The noble Lord also asked about consultation. As I said in my opening speech, given the limited impact of this SI on industry and businesses, a formal consultation has not been carried out, but there was a full consultation when the initial EU regulation came into force. That was carried out by the Commission. It was a full, open and public consultation, which received around 100 replies, and of course environmental groups were closely involved in the formation of the regulation. However, as we are keeping things the same, we have not spoken specifically to environmental groups about this SI.
On the new CO2 emission standards regulation, the EU has provisionally agreed targets and incentives for HDVs to 2025 and 2030. They are due to be agreed by the European Parliament later this month and, once agreed, they will come into legal effect via a new European regulation. As that is yet to be finalised and adopted, how its requirements might be implemented in the UK will depend on when that is achieved, but our commitment to tackle climate change remains strong. We know that we must do more to meet our collective commitments on climate change and, indeed, the UK Government was one of those who led the way on increasing our ambition during the recent EU negotiations on emissions reduction as well as on standards for passenger and light commercial vehicles. As I have said, in the strategy The Road to Zero, the Government have committed that, as we leave the EU, we will ensure that we are at least as ambitious as the current arrangements for vehicle emissions regulations.
On data sharing, raised by the noble Lord, Lord Tunnicliffe, one of the key advantages of the EU regulation is that the data will be published and shared. Currently, the data will be reported by manufacturers in member states of the EU, and the Commission will maintain and manage its publication. It will be published annually from 31 October 2020 and the data will be openly available. Although some of it is commercially sensitive and thus exempt from publication, we expect the vast majority to be published. The commercially sensitive data exemption was agreed at European level and that is set within the regulations. It means that it will be published more in the form of a range rather than exact points. However, only data that is genuinely commercially sensitive will be withheld. We will replicate the data publication for UK-registered vehicles in the event of no deal. The content and the date of the report are set in the original EU regulations and are carried over by the withdrawal Act. That will not change, so it will still be possible to use UK data as a comparison against EU data—aside from the data that will be exempted for commercially sensitive reasons, and that will be the same for the EU and the UK. All the data will be openly available, and the EU 27 plus the UK will be able to be looked at side by side.

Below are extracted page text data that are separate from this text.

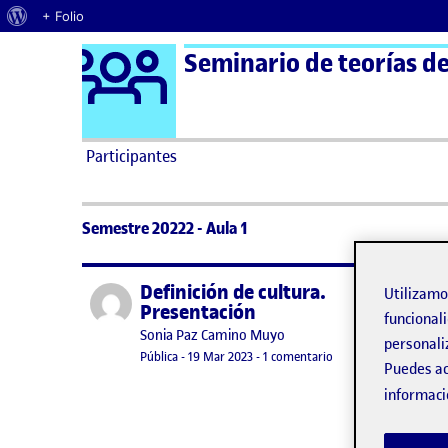
Acerca de WordPress
+ Folio
Logo Ágora
Seminario de teorías del
Saltar al contenido
Participantes
Semestre 20222 - Aula 1
Definición de cultura.
Publicado por
Utilizam
Presentación
funcionali
Publicado por
Sonia Paz Camino Muyo
Perfe
personali
Visibilidad:
Fecha de publicación
en Definición de cult
Pública
-
19 Mar 2023
-
1 comentario
Puedes ac
much
informaci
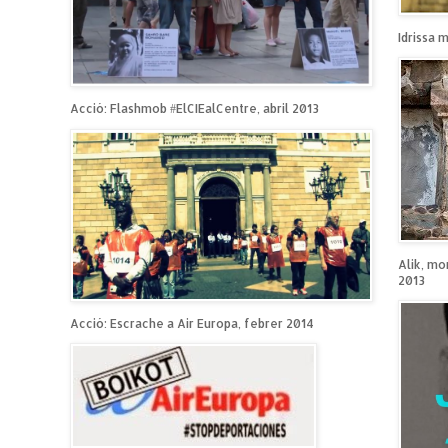
Idrissa 
Acció: Flashmob #ElCIEalCentre, abril 2013
Alik, mo
2013
Acció: Escrache a Air Europa, febrer 2014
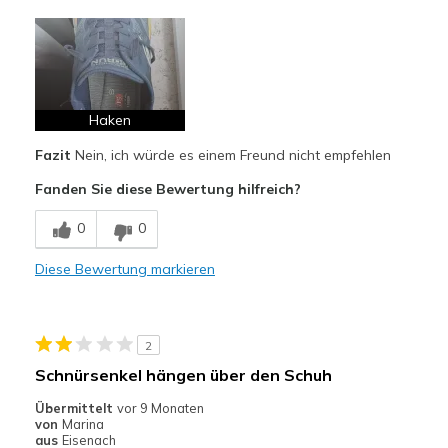
Vorteile
Attraktives Design
Bequem
Hübsch
Haken
Fazit
Nein, ich würde es einem Freund nicht empfehlen
Leicht
Fanden Sie diese Bewertung hilfreich?
Stoßdämpfend
0
0
Nachteile
Nutzen schnell ab
Diese Bewertung markieren
Schlechte Qualität
2
Geeignete Verwendung
Schnürsenkel hängen über den Schuh
Auf der Arbeit
Übermittelt
vor 9 Monaten
Freizeitkleidung
von
Marina
aus
Eisenach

The preamble to the EU regulation provides background only and its content is not legally binding. The entire regulation will be carried over into UK law, but the targets set will be met through future regulations. The content and the preamble will stay, but specific targets will be set through future legislation.
I think that I have answered all the questions. I will go through Hansard and check. If I have not answered any questions, I will follow up on them in writing.
This SI is essential to ensuring that we maintain control of HDVs registered to travel on UK roads and that the system to support that continues to function from day one after EU exit. It will help us to reach our climate change goals and ensure that we do all we can to improve air quality.